SharkRepellent.net documents the use of PX14A6G filings surged in 2012, Proponents Increasingly Proactive Promoting Their Issues. According to John Laide’s post, the number of such campaigns had already reached 45, versus 27 during all of last year.
Read any good PX14A6G filings lately? During the 2012 proxy season, sponsors of shareholder proposals have been increasingly making use of rules allowing them to further press their case to stockholders to support their issues. Pursuant to Rule 14a-2(b)(1) of the Exchange Act, a shareholder can freely communicate its views to stockholders without having to comply with the proxy filing and disclosure rules associated with a contested solicitation if it is not seeking proxy voting authority (i.e. the shareholder is not seeking the power to act as proxy for a stockholder and does not provide its own proxy card in its materials). The filing itself generally takes the form of a letter to fellow shareholders attempting to persuade them to vote for a proposal the shareholder is sponsoring, to vote against a management proposal, or to withhold votes for directors, and will appear on the SEC’s EDGAR filing system alongside the company’s other filings. An exempt solicitation provides an easy, cost-effective way for proponents to express their views and lobby fellow shareholders beyond the 500-word limit imposed by Rule 14a-8 for a proposal and supporting statement in the company’s proxy statement.
More exempt solicitations have been filed since the SharkRepellent.net report. For example, here’s one from New York State Common Retirement Fund, urging shareowners to “WITHHOLD your votes from directors V. Burns Hargis and Richard K. Davidson at Chesapeake’s (CHK) annual meeting of stockholders. The two major proxy advisory firms, Glass Lewis and ISS, agree with my voting recommendation to withhold support from these directors.”
New York State Comptroller, Thomas P. DiNapoli, goes on to note a declining stock price, $4.0 billion unsecured loan with an effective yield of 14%, loans to CEO Aubrey McClendon of over $1 billion, $1.4 billion of previously unreported liabilities that relate to ten “volumetric production payments,” and more.
Withholding your votes for the re-election of Directors Hargis and Davidson is a necessary first step toward reconstituting a Board that is currently entrenched and unaccountable to shareholders.
Here’s another such filing on Chesapeake (CHK) from CalPERS in support of their proposal #9 to eliminate supermajority requirements and the City of New York Office of the Comptroller’s proposal #10 to allow proxy access.
Why aren’t all shareowner proponents filing exempt solicitations to the SEC? It looks like the SEC charge for registering is minimal.
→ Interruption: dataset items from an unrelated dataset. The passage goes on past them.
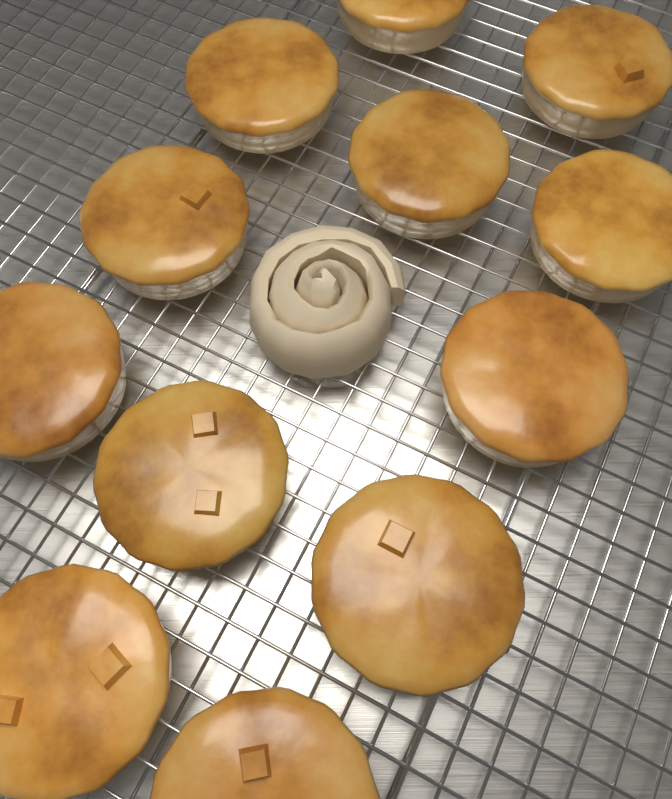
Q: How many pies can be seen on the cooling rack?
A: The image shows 12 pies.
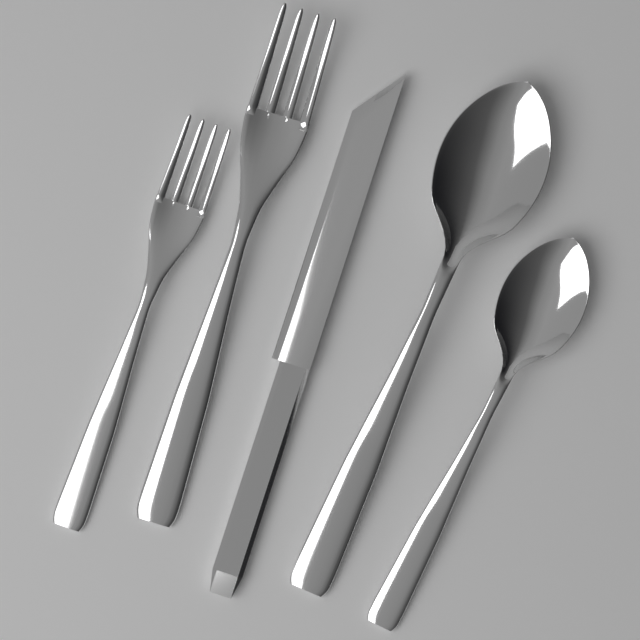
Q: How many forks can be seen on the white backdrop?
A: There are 2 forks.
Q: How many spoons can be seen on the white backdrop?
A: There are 2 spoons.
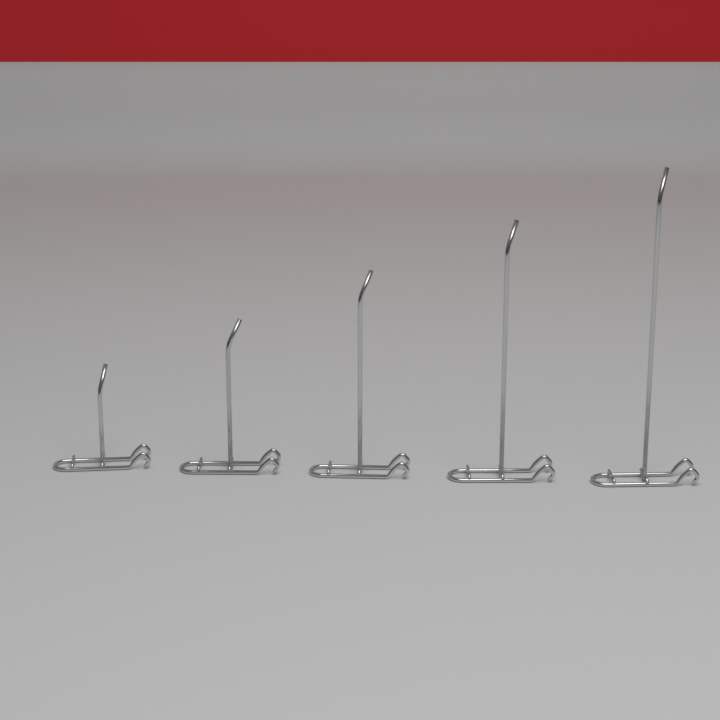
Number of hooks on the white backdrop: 5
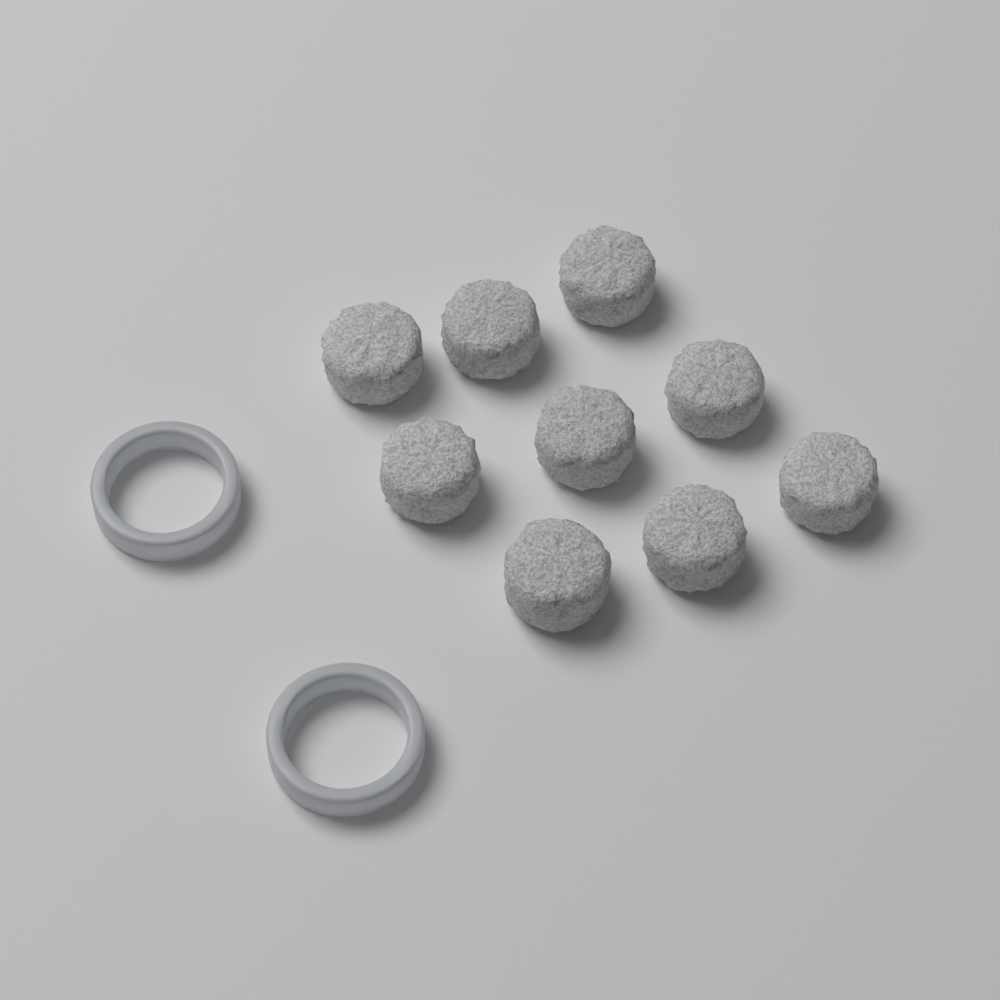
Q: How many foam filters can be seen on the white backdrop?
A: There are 9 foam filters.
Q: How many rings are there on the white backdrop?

Here’s the form for obtaining CIK and CCC codes from the SEC. The main cost appears to be formatting each exempt solicitation. Using a typical service to “EDGARize” a typical press release costs about $100. (If you know of much less costly services, let me know.) The less expensive option is to learn how to file the PX14A6G filings yourself. It looks like the SEC has three handy dandy EDGARLink Filer Manuals (Rel 9.0). For some reason, I get the feeling that by the time I’m done reading volume 3, release 10 will be out and I’ll have to start all over again. Shortcuts anyone?
Where can we expect growth? The biggest user of PX14A6G filings since 2006 has been CalPERS, with 37 campaigns. The City of New York Office of the Comptroller filed 8. How many proposals did they submit? According to an earlier SharkRepellent.net report, 2011 Proponent Ranking, CalPERS didn’t rank in the top 10. NYC ranked 3rd with 30. Four of the top five proponents were individuals or families, with the Chevedden family submitting 70.
Individuals submitted 358 proposals in 2011 and didn’t make use of PX14A6G filings, as far as I can tell, whereas public pension funds filed 96 proposals and a few just began to really start filing exempt solicitations in earnest this year.
Takeaway: Edgarizing services, there’s a new market for you. Lower your price a bit and start helping individual shareowner proponents to file.